Kids lie for a variety of reasons, from making themselves look better to downright fantasy. But one of the main reasons that a child lies is to avoid a consequence. Unfortunately, routinely using fibs to avoid negative reactions can begin a lifelong disconnect between your child and the truth. By using consequences for your child's lies, she soon learns that honesty is the best policy if she wants to avoid punishment and consequence.
One of the worst consequences for a lying child is being caught in that lie. While you should never try and "set up" your child to catch her red-handed, warns FamilyEducation.com, a straightforward approach can be as upsetting as the consequences themselves. Sit your child down and let her know that you're aware of the lie. Ask her why she did it and talk about why telling the truth is so important to you. A sober conversation can set the tone for honesty in the future.
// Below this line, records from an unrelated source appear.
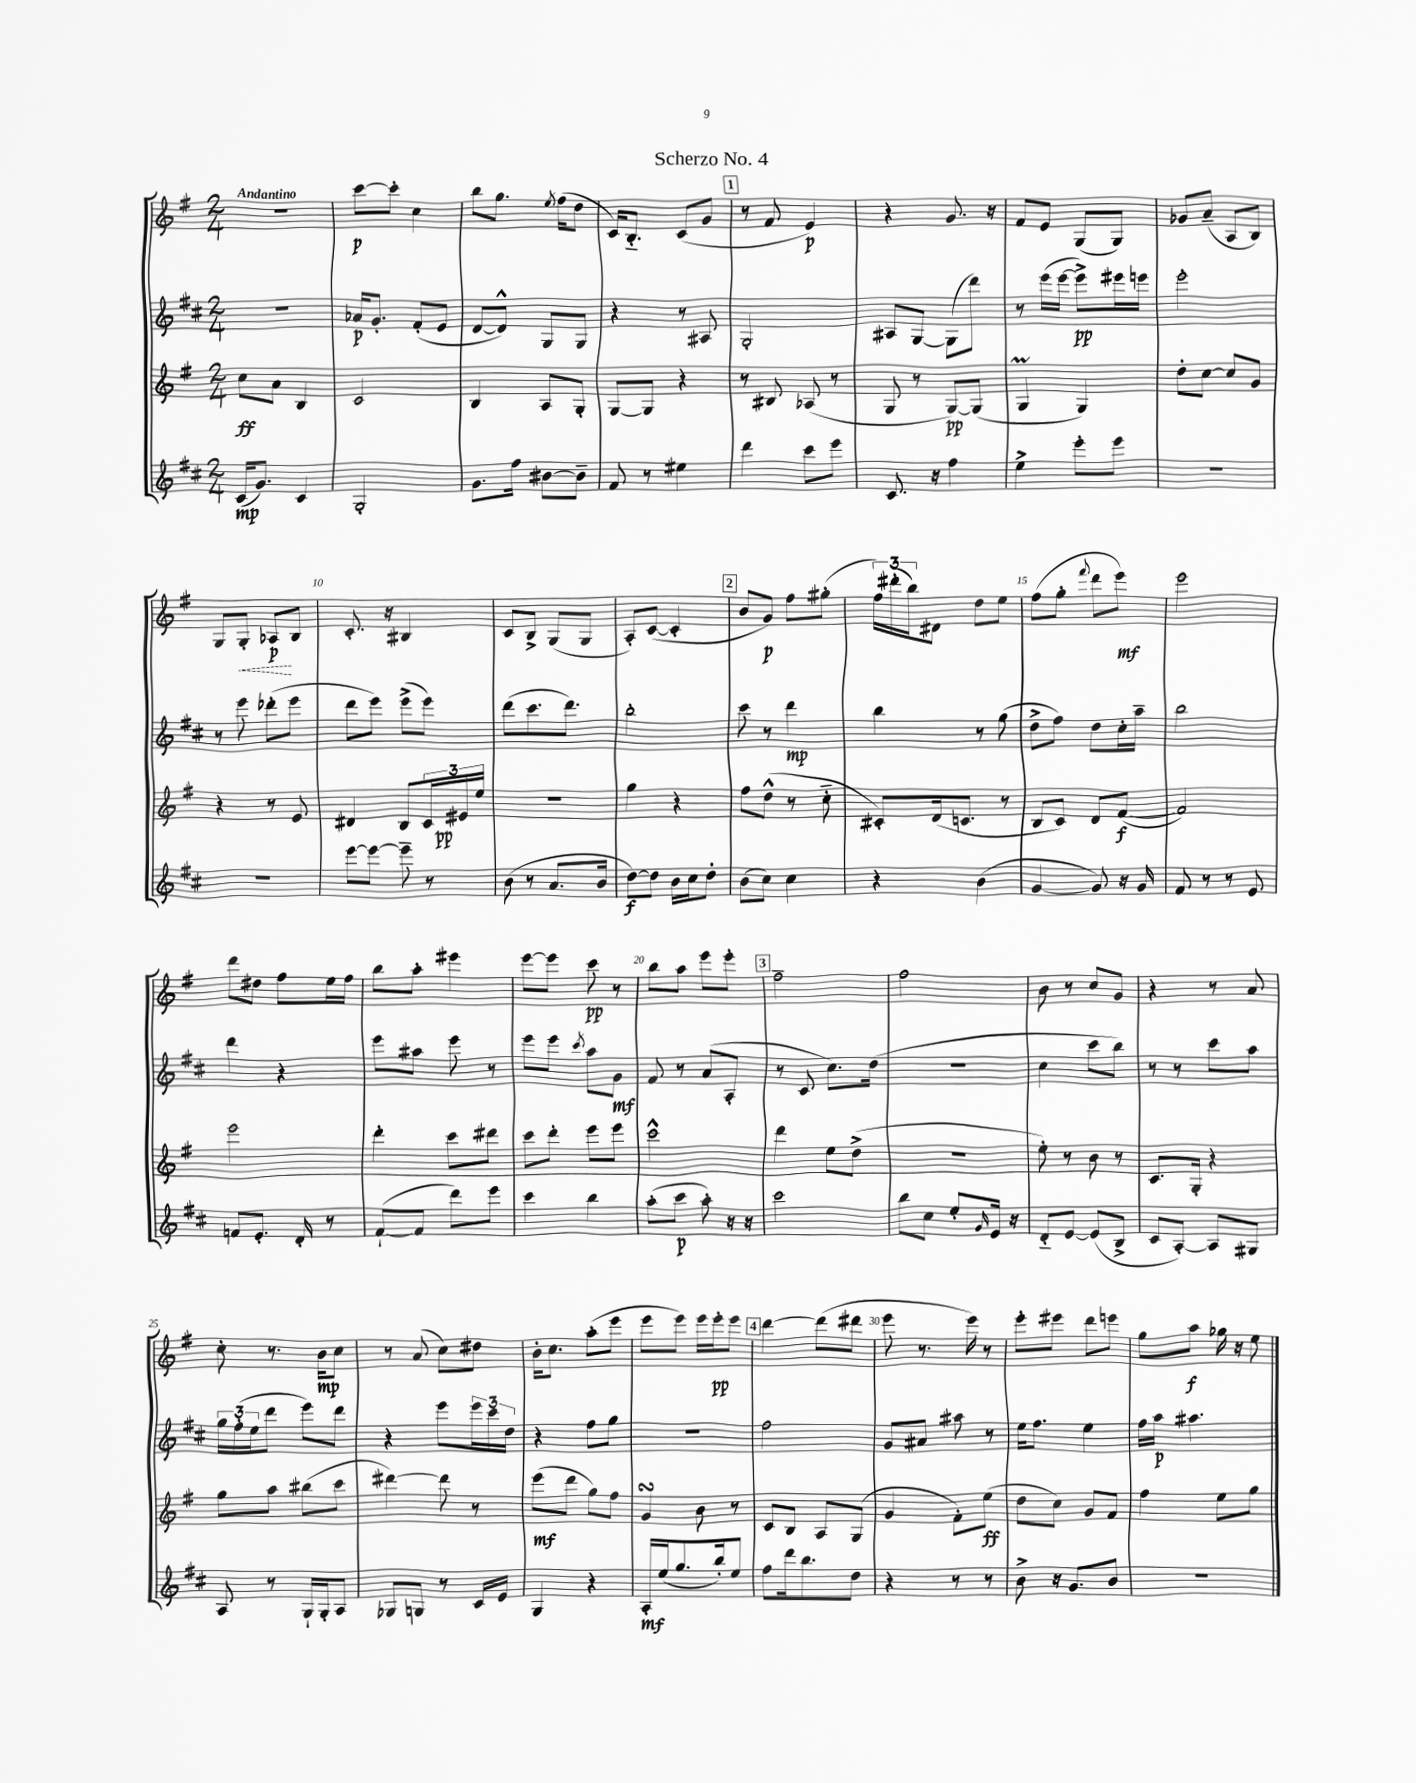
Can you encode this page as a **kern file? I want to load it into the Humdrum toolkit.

**kern	**kern	**kern	**kern
*staff4	*staff3	*staff2	*staff1
*clefG2	*clefG2	*clefG2	*clefG2
*k[f#c#]	*k[f#]	*k[f#c#]	*k[f#]
*M2/4	*M2/4	*M2/4	*M2/4
(16c#	8cc	2r	2r
8.g)	.	.	.
.	8a	.	.
4c#	4B	.	.
=	=	=	=
2G'	2c	16a-	[8ccc
.	.	8.g'	.
.	.	.	8ccc']
.	.	(8f#'	4cc
.	.	8e	.
=	=	=	=
8.g	4B	[8d	8bb
.	.	8d^^])	8.gg
16ff#	.	.	.
[8b#	8A	8G	.
.	.	.	8qee
.	.	.	(16ff#
8b#~]	8G'	8G	8dd
=	=	=	=
8f#	[8G	4r	16c)
.	.	.	8.B'~
8r	8G]	.	.
4ee#	4r	8r	(8c
.	.	8A#	8g
=	=	=	=
4ddd	8r	2G'	8r
.	8B#	.	8f#
8ccc#	(8A-	.	4e)
8eee	8r	.	.
=	=	=	=
8.c#	8G	8A#	4r
.	8r	[8G	.
16r	.	.	.
4ff#	[8G)	(8G]	8.g
.	(8G]	8ddd)	.
.	.	.	16r
=	=	=	=
4ee^	4G	8r	8f#
.	.	(16eee	8e
.	.	[16eee	.
8eee'	4G)	8eee^])	(8G
8eee	.	16eee#	8G)
.	.	16eee	.
=	=	=	=
2r	8dd'	2eee'	8g-
.	[8cc	.	(8a~
.	8cc]	.	8A
.	8g	.	8B)
=	=	=	=
2r	4r	8r	8G
.	.	8eee	8G'
.	8r	(8ddd-'	8A-
.	8e	8eee	8B
=	=	=	=
[8eee	4d#	8ddd	8.c'
8eee_	.	8eee)	.
.	.	.	16r
8eee~]	8B	(8eee^	4B#
8r	24c	8eee)	.
.	24e#	.	.
.	24ee	.	.
=	=	=	=
(8b	2r	(8ddd	8c
8r	.	8.ccc#	8B^
8.a	.	.	(8G
.	.	8.ddd)	.
.	.	.	8G
16b	.	.	.
=	=	=	=
[8dd)	4gg	2bb'	8A')
8dd]	.	.	([8c
16b	4r	.	4c']
16cc#	.	.	.
8dd'	.	.	.
=	=	=	=
(8b	8ff#	8ccc#	8b
8cc#)	(8dd^^	8r	8g)
4cc#	8r	4ddd	8ff#
.	8cc'~	.	(8gg#'
=	=	=	=
4r	8c#')	4bb	24ff#)
.	.	.	(24ddd#'
.	.	.	24bb)
.	(16d	.	8d#
.	8.c	.	.
(4b	.	8r	8dd
.	8r	(8gg	8ee
=	=	=	=
[4g	8B	8dd^	(8ff#
.	8c)	8ff#)	8gg'
.	.	.	8qqfff#
8g])	8d	8dd	8ddd
16r	([8f#	16cc#'	8eee)
16g	.	16aa~	.
=	=	=	=
8f#	2f#])	2bb	2eee
8r	.	.	.
8r	.	.	.
8e	.	.	.
=	=	=	=
8f	2eee	4ddd	8ddd
8.e'	.	.	8dd#
.	.	4r	8ff#
16d'	.	.	.
8r	.	.	16ee
.	.	.	16ff#
=	=	=	=
([8f#`	4ddd'	8eee	8bb
8f#]	.	8aa#	8aa'
8ddd)	8ccc	8eee	4eee#
8eee	8ddd#	8r	.
=	=	=	=
4ccc#	8ccc	8eee	[8eee
.	8ddd'	8eee	8eee]
.	.	8qccc#	.
4bb	8eee	8aa	8ccc
.	8eee	8g	8r
=	=	=	=
(8aa'	2ccc^^	8f#	8bb
8ccc#	.	8r	8aa
8aa')	.	(8a	8eee
16r	.	8A'	8eee'
16r	.	.	.
=	=	=	=
2ccc#	4ddd	8r	2ff#~
.	.	8c#	.
.	8ee	8.cc#)	.
.	(8dd^	.	.
.	.	(16dd	.
=	=	=	=
8bb	2r	2r	2ff#
8cc#	.	.	.
8ee'	.	.	.
16qqg	.	.	.
16e	.	.	.
16r	.	.	.
=	=	=	=
8d'~	8ee')	4cc#	8b
[8e	8r	.	8r
(8e]	8b	8ccc#	8cc
8B^	8r	8bb)	8g
=	=	=	=
8c#	8.c	8r	4r
[8A')	.	8r	.
.	16G'	.	.
8A]	4r	8ccc#	8r
8G#	.	8aa	8a
=	=	=	=
8A	8gg	24gg	8cc'
.	.	(24ff#'	.
.	.	24ee	.
8r	8aa	8ddd	8.r
16G`	(8bb#	8eee)	.
16G'	.	.	16b
8A	8ccc	8ddd	8cc
=	=	=	=
8G-	[4ddd#)	4r	8r
8G	.	.	(8a
8r	8ddd#]	8eee	8cc)
16c#	8r	24eee	8dd#
.	.	24ccc#	.
16e	.	.	.
.	.	24dd	.
=	=	=	=
4G	(8eee	4r	16b'
.	.	.	8.cc
.	8ddd	.	.
4r	8gg)	8ff#	(8aa'
.	8ff#	8gg	8eee
=	=	=	=
16A'	4g	2r	8eee
(16ee	.	.	.
8.gg	.	.	8eee)
.	8b	.	16eee
16bb')	.	.	16eee'
8ee	8r	.	8eee
=	=	=	=
8ff#	8c	2ff#	[4ddd
16ddd	8B	.	.
8.bb	.	.	.
.	8A	.	(8ddd]
8dd	(8G	.	8ddd#
=	=	=	=
4r	4g	8g	8eee
.	.	8a#	8.r
8r	8f#')	8aa#	.
.	.	.	16eee)
8r	(8ee	8r	8r
=	=	=	=
8b^	8dd	16ee	8eee'
.	.	8.ff#	.
16r	8cc)	.	8eee#
8.g	.	.	.
.	8g	4ee	8ddd
8b	8f#	.	8eee
=	=	=	=
2r	4ff#	16ff#	8gg
.	.	16aa	.
.	.	4.aa#	8aa
.	8ee	.	16gg-
.	.	.	16r
.	8gg	.	8ee
==	==	==	==
*-	*-	*-	*-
Natural consequences are the negative things that happen after your child tells a lie without you having to set them in motion. A child who lies about summer vacation, for instance, becomes unbelievable with her friends. If she constantly lies to you about her grades, you soon learn that you can't trust her and must set up a parent-teacher conference. Natural consequences might seem the least negative, but they're often the most devastating because your child has no one to blame but herself.
Logical consequences are those that you set in motion, but that make sense for the infraction -- a punishment-fitting-the-crime scenario. These allow you to construct instances where your child can clearly see how her lying has affected others. If she has lied to her teacher about losing an assignment, you require that she write a note or call her teacher with the truth. If she's lied about breaking an object, you require that she pay to replace it. Logical consequences allow your child to repair the damage done through her lies, a lesson that can stick with her all her life.
Here's where you can have free reign over how you react when your child tells a lie. While natural and logical consequences can affect his propensity to tell a fib in the future, you can also remove privileges to drive the issue home. Just keep in mind that avoiding specific punishments could be the reason your child is lying in the first place. Whether it's a grounding, loss of computer privileges, loss of a phone or early bedtime, DrPhil.com points out that the most important point is actually following through with the punishment.